Un prix pour récompenser les efforts en faveur des enfants dans les camps en Irak et Syrie

Le prix de la ligue flamande des droits humains a été décerné à Gerrits Loots, un pédopsychiatre et conjointement à l’association des "mères d’Europe".

Gerrits Loots est professeur de l’université flamande de Bruxelles. Il est récompensé pour son travail en faveur des enfants de djihadistes qui vivent dans des camps en Syrie et en Irak. Pour lui, ce prix marque la reconnaissance de son travail et celui de ses collègues, mais aussi des recteurs de l’université : " La VUB m’a soutenu vraiment fort. Il récompense aussi le travail des grands-mères des enfants, et ça c’est magnifique, car l’opinion publique est vraiment contre elles. Mais, elles ont la force de continuer pour leurs enfants, et leurs petits-enfants", souligne Gerrits Loots.

La sécurité de tous dépend de rapatriements rapides

Ce prix est partagé aussi avec les grands-mères de ces enfants. Elles ont formé une association, et elles tentent de convaincre les autorités de rapatrier leurs petits enfants en Belgique. Pour ces grands-mères, c’est une question de sécurité. " La sécurité, c’est de les ramener ici, car tant qu’ils sont là-bas, ils n’ont pas de suivi, pas d’encadrement. Ils n’ont aucune sécurité, et puis c’est la loi de la jungle. Chacun fait un peu ce qu’il veut. On ne sait pas qui décide, on ne sait pas qui commande, et on ne sait pas qui finance. Les laisser là-bas, c’est plus dangereux car moi, je suis convaincue qu’ils vont revenir un jour ou l’autre. C’est peut-être dans un an, dans deux ans, ou dans trois ans, peu importe, mais ils vont revenir. Et à ce moment-là, nous serons face à un problème", assure la porte-parole de ces grands-mères, Nabila Mazouz.

Elle ajoute : "Les enfants ne sont responsables de rien du tout. Ce sont des innocents, et ce sont les premières grandes victimes. Après, il y a les jeunes qui sont partis à l’âge de l’adolescence, autrement dit à un âge immature où on ne prend pas de décisions. Donc, pour moi, ils ont été victimes d’une idéologie, d’un endoctrinement. Donc, on doit venir en aide aussi à ces jeunes-là".

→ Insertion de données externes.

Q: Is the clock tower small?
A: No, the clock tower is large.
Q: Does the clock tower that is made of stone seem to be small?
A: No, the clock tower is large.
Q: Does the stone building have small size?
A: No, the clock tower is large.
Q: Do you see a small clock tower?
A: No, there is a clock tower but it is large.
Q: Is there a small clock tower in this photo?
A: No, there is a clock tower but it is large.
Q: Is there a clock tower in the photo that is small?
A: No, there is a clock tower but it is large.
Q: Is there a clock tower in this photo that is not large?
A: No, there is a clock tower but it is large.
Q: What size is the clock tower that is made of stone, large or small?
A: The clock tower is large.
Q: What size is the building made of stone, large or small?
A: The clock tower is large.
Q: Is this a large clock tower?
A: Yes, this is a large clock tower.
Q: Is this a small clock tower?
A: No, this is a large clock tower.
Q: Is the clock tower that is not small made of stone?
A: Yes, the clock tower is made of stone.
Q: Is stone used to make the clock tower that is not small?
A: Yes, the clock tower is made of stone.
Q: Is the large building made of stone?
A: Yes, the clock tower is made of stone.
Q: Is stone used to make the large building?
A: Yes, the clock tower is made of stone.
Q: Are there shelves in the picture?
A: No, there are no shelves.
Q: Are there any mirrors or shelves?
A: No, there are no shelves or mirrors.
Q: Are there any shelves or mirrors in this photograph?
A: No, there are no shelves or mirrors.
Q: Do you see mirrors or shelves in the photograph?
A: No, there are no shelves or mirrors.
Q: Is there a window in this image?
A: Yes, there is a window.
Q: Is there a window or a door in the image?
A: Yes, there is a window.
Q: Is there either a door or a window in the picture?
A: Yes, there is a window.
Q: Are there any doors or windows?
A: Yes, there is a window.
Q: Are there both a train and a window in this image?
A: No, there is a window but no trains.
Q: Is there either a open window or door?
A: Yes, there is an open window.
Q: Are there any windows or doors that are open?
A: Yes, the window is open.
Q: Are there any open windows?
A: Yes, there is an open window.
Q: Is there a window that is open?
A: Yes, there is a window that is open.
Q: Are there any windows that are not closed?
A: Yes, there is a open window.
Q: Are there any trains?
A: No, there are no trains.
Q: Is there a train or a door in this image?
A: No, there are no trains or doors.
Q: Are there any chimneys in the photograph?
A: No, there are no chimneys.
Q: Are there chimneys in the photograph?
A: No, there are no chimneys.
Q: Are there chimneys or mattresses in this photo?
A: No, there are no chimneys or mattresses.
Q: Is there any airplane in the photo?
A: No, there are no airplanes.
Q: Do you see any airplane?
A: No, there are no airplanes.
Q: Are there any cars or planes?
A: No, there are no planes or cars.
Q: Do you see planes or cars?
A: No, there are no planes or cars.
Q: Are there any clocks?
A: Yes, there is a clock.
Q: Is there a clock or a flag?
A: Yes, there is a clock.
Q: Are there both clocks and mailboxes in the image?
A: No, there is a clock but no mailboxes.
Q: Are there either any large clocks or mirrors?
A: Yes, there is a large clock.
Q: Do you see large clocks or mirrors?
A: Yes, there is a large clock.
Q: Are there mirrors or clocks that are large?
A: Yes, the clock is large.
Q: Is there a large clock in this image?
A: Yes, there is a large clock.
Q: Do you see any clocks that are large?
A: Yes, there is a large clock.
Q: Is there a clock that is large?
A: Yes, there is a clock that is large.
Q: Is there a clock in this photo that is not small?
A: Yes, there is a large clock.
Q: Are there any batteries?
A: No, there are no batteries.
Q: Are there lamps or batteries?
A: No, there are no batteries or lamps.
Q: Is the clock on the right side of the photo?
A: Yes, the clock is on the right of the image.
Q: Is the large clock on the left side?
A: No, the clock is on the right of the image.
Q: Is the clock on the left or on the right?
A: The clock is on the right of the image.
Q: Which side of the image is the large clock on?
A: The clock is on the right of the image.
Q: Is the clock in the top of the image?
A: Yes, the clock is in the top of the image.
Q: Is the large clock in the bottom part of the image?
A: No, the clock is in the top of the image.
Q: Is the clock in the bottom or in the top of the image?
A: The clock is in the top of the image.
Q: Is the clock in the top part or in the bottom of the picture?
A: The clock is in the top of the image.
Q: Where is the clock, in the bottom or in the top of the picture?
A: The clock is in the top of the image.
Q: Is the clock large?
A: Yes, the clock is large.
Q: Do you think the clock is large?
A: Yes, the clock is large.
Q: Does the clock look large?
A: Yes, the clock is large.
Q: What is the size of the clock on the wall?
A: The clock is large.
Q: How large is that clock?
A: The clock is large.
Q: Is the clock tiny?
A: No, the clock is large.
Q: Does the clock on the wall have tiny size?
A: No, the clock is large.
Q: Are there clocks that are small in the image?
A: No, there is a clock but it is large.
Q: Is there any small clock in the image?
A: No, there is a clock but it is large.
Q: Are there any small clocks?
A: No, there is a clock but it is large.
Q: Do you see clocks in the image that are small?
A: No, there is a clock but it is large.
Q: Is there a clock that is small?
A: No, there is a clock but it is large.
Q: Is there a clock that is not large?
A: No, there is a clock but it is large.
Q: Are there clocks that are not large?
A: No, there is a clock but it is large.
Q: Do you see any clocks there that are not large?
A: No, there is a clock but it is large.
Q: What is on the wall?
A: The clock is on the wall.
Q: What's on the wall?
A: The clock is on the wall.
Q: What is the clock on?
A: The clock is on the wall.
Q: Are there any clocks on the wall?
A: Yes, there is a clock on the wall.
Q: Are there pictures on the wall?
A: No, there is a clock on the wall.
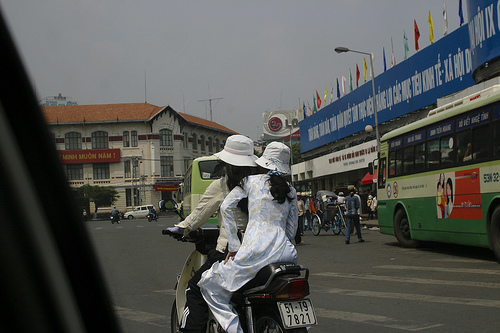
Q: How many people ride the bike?
A: Two.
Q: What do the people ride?
A: A bike.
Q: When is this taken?
A: During the day.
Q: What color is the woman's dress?
A: White.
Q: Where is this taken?
A: On a street.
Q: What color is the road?
A: Black.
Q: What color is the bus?
A: Green.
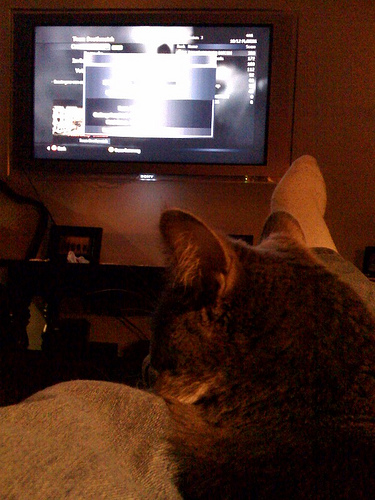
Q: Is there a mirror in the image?
A: No, there are no mirrors.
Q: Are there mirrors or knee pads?
A: No, there are no mirrors or knee pads.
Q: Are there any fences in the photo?
A: No, there are no fences.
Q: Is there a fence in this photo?
A: No, there are no fences.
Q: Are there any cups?
A: No, there are no cups.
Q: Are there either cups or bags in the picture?
A: No, there are no cups or bags.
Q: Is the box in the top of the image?
A: Yes, the box is in the top of the image.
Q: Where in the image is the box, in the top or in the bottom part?
A: The box is in the top of the image.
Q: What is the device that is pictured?
A: The device is a screen.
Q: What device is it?
A: The device is a screen.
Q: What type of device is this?
A: That is a screen.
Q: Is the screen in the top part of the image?
A: Yes, the screen is in the top of the image.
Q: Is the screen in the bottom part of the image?
A: No, the screen is in the top of the image.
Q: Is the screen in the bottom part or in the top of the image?
A: The screen is in the top of the image.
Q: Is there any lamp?
A: No, there are no lamps.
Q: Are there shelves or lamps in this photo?
A: No, there are no lamps or shelves.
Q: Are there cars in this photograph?
A: No, there are no cars.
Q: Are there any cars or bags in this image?
A: No, there are no cars or bags.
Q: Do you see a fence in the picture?
A: No, there are no fences.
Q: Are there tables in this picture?
A: Yes, there is a table.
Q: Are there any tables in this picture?
A: Yes, there is a table.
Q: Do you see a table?
A: Yes, there is a table.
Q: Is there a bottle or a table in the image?
A: Yes, there is a table.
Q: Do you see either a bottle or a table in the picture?
A: Yes, there is a table.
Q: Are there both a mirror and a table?
A: No, there is a table but no mirrors.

Un dossier dans lequel les experts ne sont plus écoutés

Pour le délégué aux droits de l’enfant, Bernard Devos, attendre n’est pas une solution. La plupart des personnes qui connaissent le dossier, comme Paul Van Tigchelt, le directeur  de l’OCAM ou le Procureur fédéral Frédéric Van Leeuw ne s'opposent pas aujourd’hui aux rapatriements des enfants mais aussi des adultes a précisé Bernard Devos. Car la sécurité chez nous sera de toute manière mieux assurée en Belgique par un encadrement de ces personnes. Pour les enfants, il serait d’ailleurs totalement inefficace pour leur développement de les priver de leur principale figure d’attachement.